If they ever come up with RR orchard grass then I'd give RR alfalfa a try, till then still conventional here other than LH resistant.


----------



## IHCman (Aug 27, 2011)

I can understand if your selling hay that RR alfalfa would be a great way to go to guarantee no weeds or grass. I really have no use for it as I keep all my straight alfalfa for my own cattle. With beef cattle its not a problem if there is a few weeds or grass in it. Also I feel that a good stand of alfalfa will choke out most weeds. I feel that as the stand naturally declines is when the grass and weeds move in and that is time to break it up and redo it. The price of RR seed just doesn't seem worth it to me.

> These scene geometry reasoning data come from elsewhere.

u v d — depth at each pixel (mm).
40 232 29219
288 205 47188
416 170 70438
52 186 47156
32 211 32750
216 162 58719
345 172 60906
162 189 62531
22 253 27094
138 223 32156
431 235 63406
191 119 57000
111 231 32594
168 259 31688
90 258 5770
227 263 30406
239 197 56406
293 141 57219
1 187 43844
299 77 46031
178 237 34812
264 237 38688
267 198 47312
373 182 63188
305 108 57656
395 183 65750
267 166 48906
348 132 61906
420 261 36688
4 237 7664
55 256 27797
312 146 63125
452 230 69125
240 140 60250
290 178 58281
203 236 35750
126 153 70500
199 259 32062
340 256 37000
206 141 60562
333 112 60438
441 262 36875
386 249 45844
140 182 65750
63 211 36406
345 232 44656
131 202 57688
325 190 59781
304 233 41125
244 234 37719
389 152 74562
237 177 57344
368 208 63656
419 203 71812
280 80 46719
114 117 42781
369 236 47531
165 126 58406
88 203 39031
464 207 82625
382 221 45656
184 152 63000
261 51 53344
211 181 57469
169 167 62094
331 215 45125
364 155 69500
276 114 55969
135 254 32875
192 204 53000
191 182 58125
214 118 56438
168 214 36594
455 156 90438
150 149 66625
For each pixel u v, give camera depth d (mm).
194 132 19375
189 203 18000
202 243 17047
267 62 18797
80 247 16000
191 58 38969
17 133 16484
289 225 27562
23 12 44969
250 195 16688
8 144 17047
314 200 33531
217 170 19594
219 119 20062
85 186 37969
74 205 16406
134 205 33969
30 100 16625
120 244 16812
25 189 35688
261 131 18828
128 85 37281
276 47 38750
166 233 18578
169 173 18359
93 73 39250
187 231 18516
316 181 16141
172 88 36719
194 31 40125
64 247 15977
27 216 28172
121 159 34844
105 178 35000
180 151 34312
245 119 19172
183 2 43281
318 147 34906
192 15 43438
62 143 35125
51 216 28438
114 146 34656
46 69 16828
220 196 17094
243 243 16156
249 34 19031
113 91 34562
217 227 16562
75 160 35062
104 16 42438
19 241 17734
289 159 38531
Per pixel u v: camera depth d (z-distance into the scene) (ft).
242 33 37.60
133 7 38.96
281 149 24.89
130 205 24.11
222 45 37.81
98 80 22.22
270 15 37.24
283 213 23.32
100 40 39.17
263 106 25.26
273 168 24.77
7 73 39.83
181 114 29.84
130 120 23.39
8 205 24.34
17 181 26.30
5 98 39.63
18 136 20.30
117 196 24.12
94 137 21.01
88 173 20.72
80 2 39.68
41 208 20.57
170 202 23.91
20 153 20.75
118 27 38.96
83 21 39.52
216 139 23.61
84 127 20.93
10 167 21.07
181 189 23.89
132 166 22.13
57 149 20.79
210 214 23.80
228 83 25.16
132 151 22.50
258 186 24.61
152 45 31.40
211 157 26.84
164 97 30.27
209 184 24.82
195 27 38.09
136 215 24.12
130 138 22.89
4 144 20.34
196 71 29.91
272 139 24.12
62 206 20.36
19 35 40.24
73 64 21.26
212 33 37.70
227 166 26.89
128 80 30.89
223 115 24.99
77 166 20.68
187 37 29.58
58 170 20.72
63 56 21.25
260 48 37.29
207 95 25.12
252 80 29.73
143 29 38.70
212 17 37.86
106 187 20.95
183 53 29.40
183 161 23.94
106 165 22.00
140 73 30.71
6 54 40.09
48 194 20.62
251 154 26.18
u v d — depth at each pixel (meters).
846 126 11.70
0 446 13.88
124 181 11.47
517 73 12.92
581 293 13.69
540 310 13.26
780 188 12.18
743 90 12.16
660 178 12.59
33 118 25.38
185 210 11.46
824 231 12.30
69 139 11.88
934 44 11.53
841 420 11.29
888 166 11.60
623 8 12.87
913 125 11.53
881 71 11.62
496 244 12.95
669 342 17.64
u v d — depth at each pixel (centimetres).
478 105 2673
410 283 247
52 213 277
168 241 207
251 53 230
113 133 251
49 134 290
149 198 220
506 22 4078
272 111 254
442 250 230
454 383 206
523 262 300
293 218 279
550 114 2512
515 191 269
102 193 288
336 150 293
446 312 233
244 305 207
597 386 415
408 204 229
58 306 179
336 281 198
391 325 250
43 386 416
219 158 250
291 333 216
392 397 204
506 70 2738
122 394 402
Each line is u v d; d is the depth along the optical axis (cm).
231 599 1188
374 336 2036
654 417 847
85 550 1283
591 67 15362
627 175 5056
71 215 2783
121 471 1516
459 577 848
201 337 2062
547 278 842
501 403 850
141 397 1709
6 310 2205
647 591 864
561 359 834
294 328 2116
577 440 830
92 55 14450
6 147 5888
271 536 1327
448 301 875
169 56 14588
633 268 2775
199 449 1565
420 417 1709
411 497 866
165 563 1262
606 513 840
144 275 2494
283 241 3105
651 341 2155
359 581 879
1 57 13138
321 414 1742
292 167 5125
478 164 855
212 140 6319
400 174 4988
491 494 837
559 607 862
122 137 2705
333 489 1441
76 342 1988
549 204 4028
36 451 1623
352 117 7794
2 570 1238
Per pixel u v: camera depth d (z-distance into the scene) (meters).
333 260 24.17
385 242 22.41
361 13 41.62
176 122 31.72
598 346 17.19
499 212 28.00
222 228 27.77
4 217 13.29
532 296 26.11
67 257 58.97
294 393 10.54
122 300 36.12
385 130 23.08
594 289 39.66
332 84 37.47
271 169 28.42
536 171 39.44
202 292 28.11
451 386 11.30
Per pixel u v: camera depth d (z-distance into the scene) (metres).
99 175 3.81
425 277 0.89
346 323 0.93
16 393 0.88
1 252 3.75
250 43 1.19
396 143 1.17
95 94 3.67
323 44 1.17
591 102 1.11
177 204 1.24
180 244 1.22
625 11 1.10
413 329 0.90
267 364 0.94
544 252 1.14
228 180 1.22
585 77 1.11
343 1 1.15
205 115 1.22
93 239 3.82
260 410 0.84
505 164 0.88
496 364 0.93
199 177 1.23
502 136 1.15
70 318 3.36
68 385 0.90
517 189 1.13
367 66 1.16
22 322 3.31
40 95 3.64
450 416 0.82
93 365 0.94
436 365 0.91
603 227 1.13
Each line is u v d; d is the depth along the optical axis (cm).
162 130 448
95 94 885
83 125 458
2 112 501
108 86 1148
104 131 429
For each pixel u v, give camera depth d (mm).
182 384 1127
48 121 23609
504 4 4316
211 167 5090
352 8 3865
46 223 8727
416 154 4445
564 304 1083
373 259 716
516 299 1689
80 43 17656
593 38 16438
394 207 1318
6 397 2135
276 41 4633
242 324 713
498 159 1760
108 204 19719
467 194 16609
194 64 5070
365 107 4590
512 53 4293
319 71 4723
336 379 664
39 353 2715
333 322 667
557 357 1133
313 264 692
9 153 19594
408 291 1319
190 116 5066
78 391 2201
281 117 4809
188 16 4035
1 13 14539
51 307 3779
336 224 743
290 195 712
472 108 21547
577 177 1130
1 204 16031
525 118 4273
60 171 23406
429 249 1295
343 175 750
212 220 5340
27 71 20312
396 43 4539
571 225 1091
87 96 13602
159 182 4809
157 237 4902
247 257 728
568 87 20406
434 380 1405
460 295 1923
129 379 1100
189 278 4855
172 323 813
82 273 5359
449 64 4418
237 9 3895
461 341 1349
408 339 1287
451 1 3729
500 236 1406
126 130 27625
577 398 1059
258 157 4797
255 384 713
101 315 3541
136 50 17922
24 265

During the first year of planting would be nice to have RR to control the weeds until the alfalfa is big enough to compete.


----------



## Vol (Jul 5, 2009)

IHCman said:


> I can understand if your selling hay that RR alfalfa would be a great way to go to guarantee no weeds or grass. I really have no use for it as I keep all my straight alfalfa for my own cattle. With beef cattle its not a problem if there is a few weeds or grass in it. Also I feel that a good stand of alfalfa will choke out most weeds. I feel that as the stand naturally declines is when the grass and weeds move in and that is time to break it up and redo it. The price of RR seed just doesn't seem worth it to me.
> 
> During the first year of planting would be nice to have RR to control the weeds until the alfalfa is big enough to compete.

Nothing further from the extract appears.